___ MATERIAL FOR THIS TASK ___

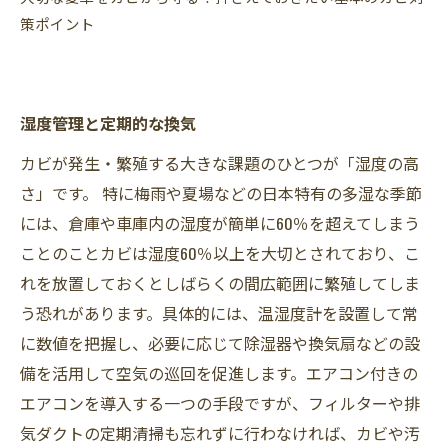
策ポイント
湿度管理と定期的な換気
カビが発生・繁殖する大きな課題のひとつが「湿度の高
さ」です。 特に梅雨や夏場などの日本特有の多湿な季節
には、倉庫や車庫内の湿度が簡単に60％を超えてしまう
ことのことカビは湿度60％以上を大切とされており、こ
れを放置しておくとしばらくの間広範囲に繁殖してしま
う恐れがあります。具体的には、温湿度計を設置して常
に数値を把握し、必要に応じて除湿器や換気扇などの設
備を活用して空気の巡回を促進します。エアコン付きの
エアコンを導入する一つの手段ですが、フィルターや排
気ダクトの定期清掃も忘れずに行わなければ、カビや汚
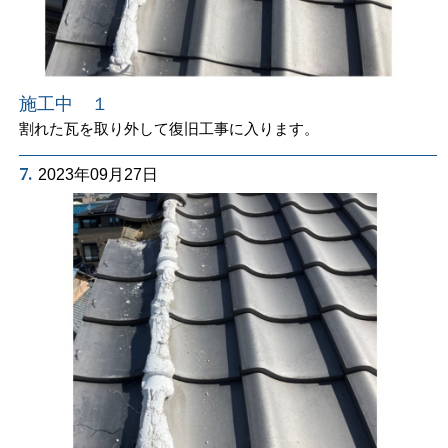
施工中 １
割れた瓦を取り外して復旧工事に入ります。
7.
2023年09月27日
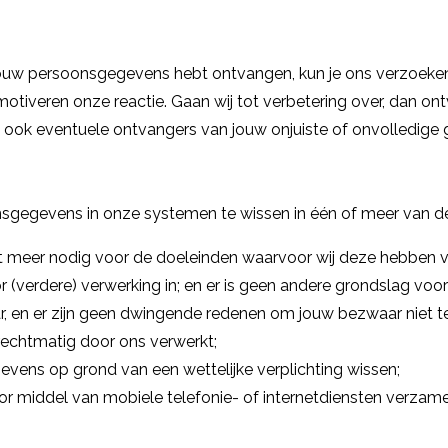
 jouw persoonsgegevens hebt ontvangen, kun je ons verzoeken
motiveren onze reactie. Gaan wij tot verbetering over, dan o
en ook eventuele ontvangers van jouw onjuiste of onvolledige
sgegevens in onze systemen te wissen in één of meer van d
t meer nodig voor de doeleinden waarvoor wij deze hebben v
 (verdere) verwerking in; en er is geen andere grondslag voo
 en er zijn geen dwingende redenen om jouw bezwaar niet t
echtmatig door ons verwerkt;
vens op grond van een wettelijke verplichting wissen;
r middel van mobiele telefonie- of internetdiensten verzame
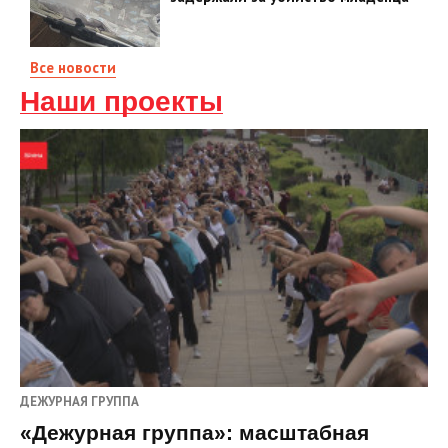
Все новости
Наши проекты
ДЕЖУРНАЯ ГРУППА
«Дежурная группа»: масштабная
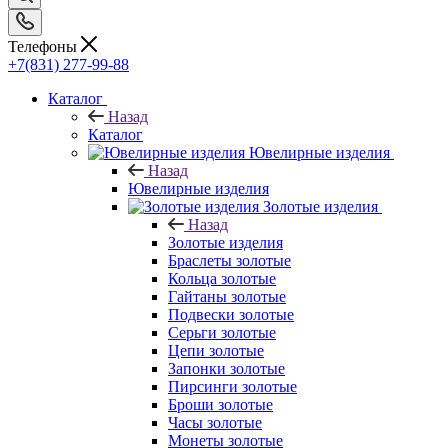
Телефоны
+7(831) 277-99-88
Каталог
Назад
Каталог
Ювелирные изделия
Назад
Ювелирные изделия
Золотые изделия
Назад
Золотые изделия
Браслеты золотые
Кольца золотые
Гайтаны золотые
Подвески золотые
Серьги золотые
Цепи золотые
Запонки золотые
Пирсинги золотые
Броши золотые
Часы золотые
Монеты золотые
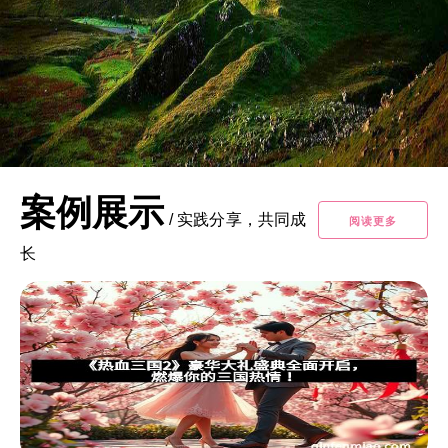
案例展示
/
实践分享，共同成
阅读更多
长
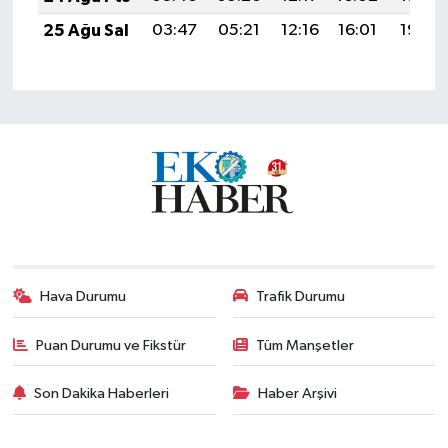
25 Ağu Sal
03:47
05:21
12:16
16:01
19:02
Hava Durumu
Trafik Durumu
Puan Durumu ve Fikstür
Tüm Manşetler
Son Dakika Haberleri
Haber Arşivi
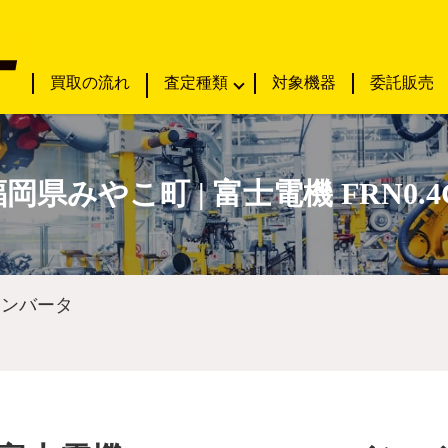
買取の流れ
査定種類
対象機器
委託販売
県みやこ町 | 富士電機 FRN0.4
 インバータ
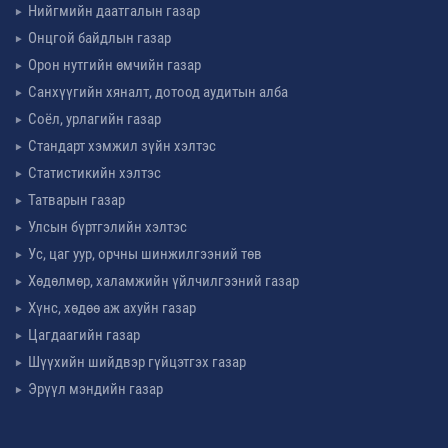
Нийгмийн даатгалын газар
Онцгой байдлын газар
Орон нутгийн өмчийн газар
Санхүүгийн хяналт, дотоод аудитын алба
Соёл, урлагийн газар
Стандарт хэмжил зүйн хэлтэс
Статистикийн хэлтэс
Татварын газар
Улсын бүртгэлийн хэлтэс
Ус, цаг уур, орчны шинжилгээний төв
Хөдөлмөр, халамжийн үйлчилгээний газар
Хүнс, хөдөө аж ахуйн газар
Цагдаагийн газар
Шүүхийн шийдвэр гүйцэтгэх газар
Эрүүл мэндийн газар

___

HOW TO COMPLETE THIS TASK |
An exact copy of the entries, minus the pictures, is what's needed here.

WRITTEN ANSWER |
策ポイント
湿度管理と定期的な換気
カビが発生・繁殖する大きな課題のひとつが「湿度の高
さ」です。 特に梅雨や夏場などの日本特有の多湿な季節
には、倉庫や車庫内の湿度が簡単に60％を超えてしまう
ことのことカビは湿度60％以上を大切とされており、こ
れを放置しておくとしばらくの間広範囲に繁殖してしま
う恐れがあります。具体的には、温湿度計を設置して常
に数値を把握し、必要に応じて除湿器や換気扇などの設
備を活用して空気の巡回を促進します。エアコン付きの
エアコンを導入する一つの手段ですが、フィルターや排
気ダクトの定期清掃も忘れずに行わなければ、カビや汚
施工中 １
割れた瓦を取り外して復旧工事に入ります。
7.
2023年09月27日
 jouw persoonsgegevens hebt ontvangen, kun je ons verzoeken
motiveren onze reactie. Gaan wij tot verbetering over, dan o
en ook eventuele ontvangers van jouw onjuiste of onvolledige
sgegevens in onze systemen te wissen in één of meer van d
t meer nodig voor de doeleinden waarvoor wij deze hebben v
 (verdere) verwerking in; en er is geen andere grondslag voo
 en er zijn geen dwingende redenen om jouw bezwaar niet t
echtmatig door ons verwerkt;
vens op grond van een wettelijke verplichting wissen;
r middel van mobiele telefonie- of internetdiensten verzame
Все новости
Наши проекты
ДЕЖУРНАЯ ГРУППА
«Дежурная группа»: масштабная
Телефоны
+7(831) 277-99-88
Каталог
Назад
Каталог
Ювелирные изделия
Назад
Ювелирные изделия
Золотые изделия
Назад
Золотые изделия
Браслеты золотые
Кольца золотые
Гайтаны золотые
Подвески золотые
Серьги золотые
Цепи золотые
Запонки золотые
Пирсинги золотые
Броши золотые
Часы золотые
Монеты золотые
案例展示
/
实践分享，共同成
阅读更多
长
25 Ağu Sal
03:47
05:21
12:16
16:01
19:02
Hava Durumu
Trafik Durumu
Puan Durumu ve Fikstür
Tüm Manşetler
Son Dakika Haberleri
Haber Arşivi
買取の流れ
査定種類
対象機器
委託販売
県みやこ町 | 富士電機 FRN0.4
 インバータ
Нийгмийн даатгалын газар
Онцгой байдлын газар
Орон нутгийн өмчийн газар
Санхүүгийн хяналт, дотоод аудитын алба
Соёл, урлагийн газар
Стандарт хэмжил зүйн хэлтэс
Статистикийн хэлтэс
Татварын газар
Улсын бүртгэлийн хэлтэс
Ус, цаг уур, орчны шинжилгээний төв
Хөдөлмөр, халамжийн үйлчилгээний газар
Хүнс, хөдөө аж ахуйн газар
Цагдаагийн газар
Шүүхийн шийдвэр гүйцэтгэх газар
Эрүүл мэндийн газар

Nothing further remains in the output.